#### TEXT EXTRACT:
○ ○ ○

Your Most Reverend Eminence’s
most humble, devoted and respectful servant

Fr Daniel Comboni of the Mazza Institute

189
Fr. Gioacchino Tomba
0
Rome
5. 7.1866
N. 189 (178) – TO FR GIOACCHINO TOMBA
AMV, Cart. “Missione Africana”

Rome, 5 July 1866

My Dearest Superior
[1366]
I hope that Fr Beltrame will have received my letters sent before the 24th of last month. I also hope that this one which I am sending via France will reach you. I am in perfect health, and filled with longing to have news of our dear Institute, and especially of you. I have to talk to you about little Hans.
[1367]
I have found out that Propaganda in Rome takes in young boys from unbelieving and heretical nations. So when, the other evening, I begged His Eminence Cardinal Barnabò to accept Hans if I felt it appropriate, he answered me in the affirmative, and even for the coming academic year 1866–67. It seems to me that it would be good for the boy and for me, and the Institute could be charitable to another in his place. I am telling this to you alone, so that in your prudence you may decide what you like, and persuade Maria Kessler to do some good for this nephew of hers. Please let me know about this matter and also notify me of Hans’ academic standard through Fr Giovanni or anyone else you think fit, so that he can join Propaganda this month and so that we can see if he is advanced enough by November to be accepted at the Urban College of Propaganda Fide.
[1368]
I have finished my work, ordered by Barnabò, on what can be done for Central Africa with the existing forces hic et nunc. Speaking of the Institute I said that for the time being it does not feel able to accept a mission; but I gave a glimmer of hope that after a few years, in different circumstances, the Institute will perhaps be able to return to its activities in Africa and accept a mission. May God grant it.
[1369]
I am always worried about you and your health. Fr Beltrame wrote to me to look out for a way to help the Institute. With time, I hope that I will do something successful: I am keenly concerned with the interests and good of this Institute to whom I owe a second life. As I wrote to you from Africa, for my part I shall do all that is within my limited power. I am glad to hear that zealous efforts are being made to strengthen the Institute and that our Fr Beltrame is being a valuable instrument in this. Did his family suffer in the events of the 24th at Valeggio? I imagine that they must now be in Verona. I pray to the Lord every day for you and for the Institute. I beg you to pray to the Sacred Hearts of Jesus and Mary for me. The Bishop of Egypt, who was transferred by Propaganda from that Vicariate to Bosnia, is now here in Rome. The new Delegate in Egypt is Mgr Luigi Ciurcia who was born in Ragusa in 1818; he is a Friar Minor, who became Bishop of Alessio and then of Scutari in 1853. When I am back in Verona we shall make arrangements for the African girls in Egypt.

○ ○ ○

#### EXCERPTED RECORDS:
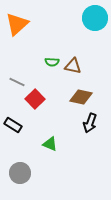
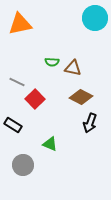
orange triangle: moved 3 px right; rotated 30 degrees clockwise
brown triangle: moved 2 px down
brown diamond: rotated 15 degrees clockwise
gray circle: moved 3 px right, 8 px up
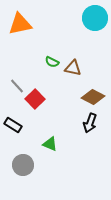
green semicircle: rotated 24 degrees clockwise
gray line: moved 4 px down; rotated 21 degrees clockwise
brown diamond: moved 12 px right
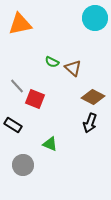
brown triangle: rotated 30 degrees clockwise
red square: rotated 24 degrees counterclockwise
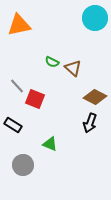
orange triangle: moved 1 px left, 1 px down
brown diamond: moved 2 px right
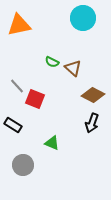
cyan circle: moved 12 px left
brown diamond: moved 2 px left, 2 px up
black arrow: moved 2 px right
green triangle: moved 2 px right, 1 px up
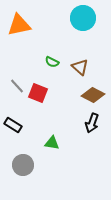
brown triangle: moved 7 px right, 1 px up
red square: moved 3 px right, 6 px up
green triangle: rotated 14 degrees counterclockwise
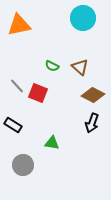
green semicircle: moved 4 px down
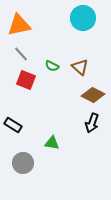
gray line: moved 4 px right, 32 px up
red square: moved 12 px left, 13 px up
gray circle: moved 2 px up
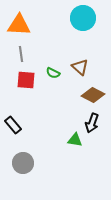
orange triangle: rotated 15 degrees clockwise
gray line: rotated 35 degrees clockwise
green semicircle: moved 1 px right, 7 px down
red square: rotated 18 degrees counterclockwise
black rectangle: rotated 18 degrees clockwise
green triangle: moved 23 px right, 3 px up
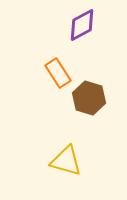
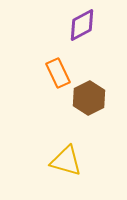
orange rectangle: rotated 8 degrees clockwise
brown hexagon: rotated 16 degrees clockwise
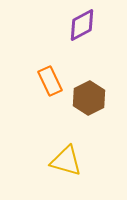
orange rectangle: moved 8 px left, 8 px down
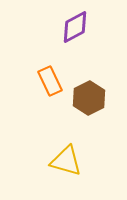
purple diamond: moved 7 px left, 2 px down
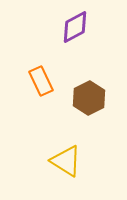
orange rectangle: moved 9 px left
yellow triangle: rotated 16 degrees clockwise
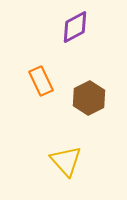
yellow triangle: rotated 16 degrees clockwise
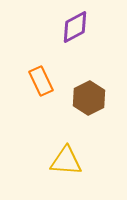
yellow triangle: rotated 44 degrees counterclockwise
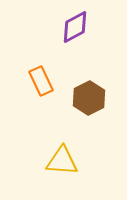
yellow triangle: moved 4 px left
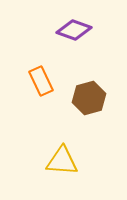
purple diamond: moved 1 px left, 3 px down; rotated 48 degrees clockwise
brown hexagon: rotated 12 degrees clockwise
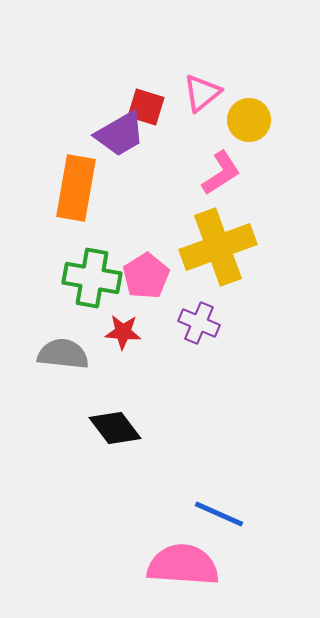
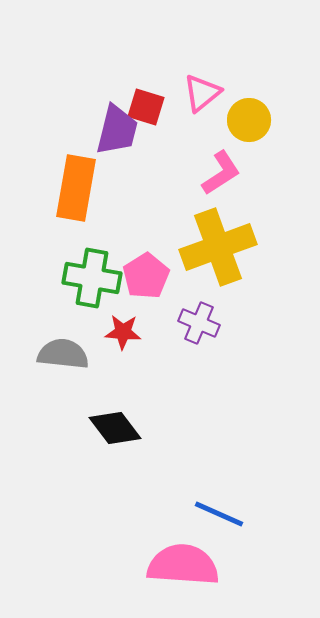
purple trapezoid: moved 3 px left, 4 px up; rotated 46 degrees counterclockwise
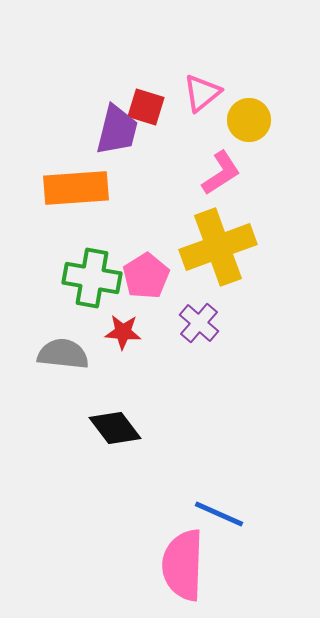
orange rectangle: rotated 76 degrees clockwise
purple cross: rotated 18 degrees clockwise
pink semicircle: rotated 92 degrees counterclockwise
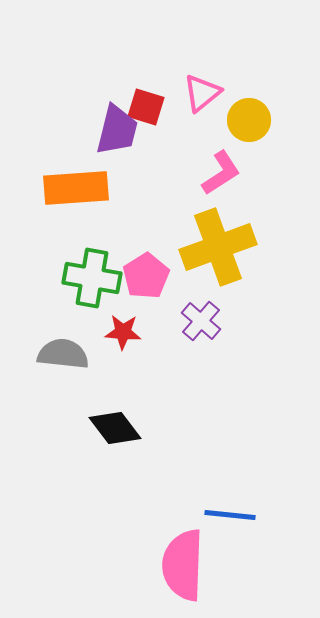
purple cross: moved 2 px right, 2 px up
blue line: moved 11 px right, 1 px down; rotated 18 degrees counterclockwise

○ ○ ○

#### TASK BRIEF:
Duplicate the passage of the letter to Fr Tomba starting at "My Dearest Superior" and ending at "about little Hans.".

#### THE OUTPUT:
My Dearest Superior
[1366]
I hope that Fr Beltrame will have received my letters sent before the 24th of last month. I also hope that this one which I am sending via France will reach you. I am in perfect health, and filled with longing to have news of our dear Institute, and especially of you. I have to talk to you about little Hans.